(Provided material Opens)

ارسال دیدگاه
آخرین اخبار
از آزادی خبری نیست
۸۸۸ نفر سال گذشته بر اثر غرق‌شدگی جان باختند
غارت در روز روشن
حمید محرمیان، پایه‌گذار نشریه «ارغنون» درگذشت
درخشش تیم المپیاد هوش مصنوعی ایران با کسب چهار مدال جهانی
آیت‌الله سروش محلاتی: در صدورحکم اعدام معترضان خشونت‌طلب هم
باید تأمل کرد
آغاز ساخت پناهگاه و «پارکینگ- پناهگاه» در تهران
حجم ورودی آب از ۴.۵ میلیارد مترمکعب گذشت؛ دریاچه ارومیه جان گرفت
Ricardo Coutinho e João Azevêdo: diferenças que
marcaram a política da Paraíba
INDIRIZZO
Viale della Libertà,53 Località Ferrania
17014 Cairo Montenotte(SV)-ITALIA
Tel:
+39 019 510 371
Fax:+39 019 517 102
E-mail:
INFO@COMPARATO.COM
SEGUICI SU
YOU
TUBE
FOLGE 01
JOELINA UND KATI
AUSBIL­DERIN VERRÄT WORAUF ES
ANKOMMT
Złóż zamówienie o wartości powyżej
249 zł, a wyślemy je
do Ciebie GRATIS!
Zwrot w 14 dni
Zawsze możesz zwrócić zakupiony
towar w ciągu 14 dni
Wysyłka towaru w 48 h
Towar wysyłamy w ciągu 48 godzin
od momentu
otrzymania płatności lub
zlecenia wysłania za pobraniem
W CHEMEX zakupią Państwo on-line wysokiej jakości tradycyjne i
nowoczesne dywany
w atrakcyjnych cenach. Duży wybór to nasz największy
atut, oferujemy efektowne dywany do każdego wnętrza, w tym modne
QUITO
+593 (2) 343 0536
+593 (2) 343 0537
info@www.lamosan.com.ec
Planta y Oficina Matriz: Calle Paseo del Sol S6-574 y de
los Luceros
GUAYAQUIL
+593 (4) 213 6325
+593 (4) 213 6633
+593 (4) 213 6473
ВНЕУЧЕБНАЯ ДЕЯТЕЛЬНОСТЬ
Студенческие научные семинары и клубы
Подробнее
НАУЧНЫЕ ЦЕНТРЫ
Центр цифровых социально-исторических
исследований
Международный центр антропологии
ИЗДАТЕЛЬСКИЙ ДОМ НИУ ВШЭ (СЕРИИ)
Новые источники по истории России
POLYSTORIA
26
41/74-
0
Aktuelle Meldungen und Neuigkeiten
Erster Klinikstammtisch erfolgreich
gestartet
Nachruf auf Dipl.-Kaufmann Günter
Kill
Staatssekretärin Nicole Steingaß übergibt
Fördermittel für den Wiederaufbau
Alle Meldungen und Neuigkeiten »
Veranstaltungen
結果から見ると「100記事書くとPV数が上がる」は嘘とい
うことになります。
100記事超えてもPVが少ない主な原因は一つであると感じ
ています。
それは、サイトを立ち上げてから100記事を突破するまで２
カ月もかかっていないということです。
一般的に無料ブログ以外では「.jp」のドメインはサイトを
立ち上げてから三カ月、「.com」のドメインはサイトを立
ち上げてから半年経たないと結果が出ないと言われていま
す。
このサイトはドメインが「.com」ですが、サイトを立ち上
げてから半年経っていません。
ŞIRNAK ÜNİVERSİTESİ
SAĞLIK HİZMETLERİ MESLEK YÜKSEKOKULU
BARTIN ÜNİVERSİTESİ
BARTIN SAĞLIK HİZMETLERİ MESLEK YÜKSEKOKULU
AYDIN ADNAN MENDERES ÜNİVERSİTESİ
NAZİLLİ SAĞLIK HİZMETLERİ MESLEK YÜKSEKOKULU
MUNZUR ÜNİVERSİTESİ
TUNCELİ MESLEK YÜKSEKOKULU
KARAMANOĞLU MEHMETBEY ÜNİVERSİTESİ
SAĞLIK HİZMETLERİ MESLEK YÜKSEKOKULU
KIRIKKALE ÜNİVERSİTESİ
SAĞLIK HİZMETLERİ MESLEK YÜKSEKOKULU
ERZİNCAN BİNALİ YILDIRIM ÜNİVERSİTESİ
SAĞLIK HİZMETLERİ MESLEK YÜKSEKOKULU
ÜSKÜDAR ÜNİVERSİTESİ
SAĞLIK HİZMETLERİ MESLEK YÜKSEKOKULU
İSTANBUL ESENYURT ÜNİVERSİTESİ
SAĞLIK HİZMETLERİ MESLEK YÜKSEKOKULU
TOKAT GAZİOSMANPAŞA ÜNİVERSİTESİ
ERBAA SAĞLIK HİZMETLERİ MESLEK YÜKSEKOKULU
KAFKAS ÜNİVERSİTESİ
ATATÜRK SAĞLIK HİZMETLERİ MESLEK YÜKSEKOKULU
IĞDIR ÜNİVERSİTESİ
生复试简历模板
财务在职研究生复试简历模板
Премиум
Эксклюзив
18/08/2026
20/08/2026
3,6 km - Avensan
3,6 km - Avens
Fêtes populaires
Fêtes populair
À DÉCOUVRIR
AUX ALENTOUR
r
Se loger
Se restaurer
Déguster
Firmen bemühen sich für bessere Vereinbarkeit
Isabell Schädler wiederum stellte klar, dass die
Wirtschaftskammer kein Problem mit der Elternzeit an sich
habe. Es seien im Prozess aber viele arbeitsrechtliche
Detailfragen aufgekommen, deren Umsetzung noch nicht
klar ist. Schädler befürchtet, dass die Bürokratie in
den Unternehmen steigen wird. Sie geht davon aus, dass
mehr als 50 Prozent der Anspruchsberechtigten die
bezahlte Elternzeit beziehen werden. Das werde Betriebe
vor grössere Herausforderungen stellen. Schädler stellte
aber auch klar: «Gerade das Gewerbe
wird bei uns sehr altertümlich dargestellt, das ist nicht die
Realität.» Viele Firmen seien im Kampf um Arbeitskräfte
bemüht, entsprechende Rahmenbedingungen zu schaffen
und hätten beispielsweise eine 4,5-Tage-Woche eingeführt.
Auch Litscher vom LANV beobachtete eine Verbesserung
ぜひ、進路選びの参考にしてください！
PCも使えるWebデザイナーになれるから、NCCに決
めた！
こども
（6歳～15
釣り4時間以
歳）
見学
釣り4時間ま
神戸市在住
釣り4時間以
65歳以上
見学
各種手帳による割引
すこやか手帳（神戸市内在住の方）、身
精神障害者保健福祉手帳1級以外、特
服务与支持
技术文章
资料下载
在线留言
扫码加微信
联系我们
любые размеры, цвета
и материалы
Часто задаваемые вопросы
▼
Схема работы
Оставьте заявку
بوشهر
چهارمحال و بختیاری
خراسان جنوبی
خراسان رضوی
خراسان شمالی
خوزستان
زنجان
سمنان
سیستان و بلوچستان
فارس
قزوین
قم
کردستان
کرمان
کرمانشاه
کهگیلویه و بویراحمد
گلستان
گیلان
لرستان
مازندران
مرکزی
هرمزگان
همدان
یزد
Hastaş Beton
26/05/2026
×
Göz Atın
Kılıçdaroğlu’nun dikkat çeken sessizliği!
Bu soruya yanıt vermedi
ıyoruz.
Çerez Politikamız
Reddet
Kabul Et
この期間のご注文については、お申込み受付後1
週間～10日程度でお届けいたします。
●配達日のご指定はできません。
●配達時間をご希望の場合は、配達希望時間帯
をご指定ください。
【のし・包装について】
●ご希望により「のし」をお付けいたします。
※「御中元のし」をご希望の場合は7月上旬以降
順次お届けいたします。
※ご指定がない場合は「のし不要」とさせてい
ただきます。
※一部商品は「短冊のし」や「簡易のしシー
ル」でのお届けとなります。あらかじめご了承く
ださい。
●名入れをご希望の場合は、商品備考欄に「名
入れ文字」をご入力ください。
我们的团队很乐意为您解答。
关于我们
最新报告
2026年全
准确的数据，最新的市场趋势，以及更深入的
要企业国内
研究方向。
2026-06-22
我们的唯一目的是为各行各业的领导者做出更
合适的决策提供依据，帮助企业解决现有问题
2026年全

(Provided material Closes)

> [What is being asked]:
All that is wanted is the line with "ル」でのお届けとなります。あらかじめご了承く" and every later line in the entries, reproduced exactly.

> [Problem solution]:
ル」でのお届けとなります。あらかじめご了承く
ださい。
●名入れをご希望の場合は、商品備考欄に「名
入れ文字」をご入力ください。
我们的团队很乐意为您解答。
关于我们
最新报告
2026年全
准确的数据，最新的市场趋势，以及更深入的
要企业国内
研究方向。
2026-06-22
我们的唯一目的是为各行各业的领导者做出更
合适的决策提供依据，帮助企业解决现有问题
2026年全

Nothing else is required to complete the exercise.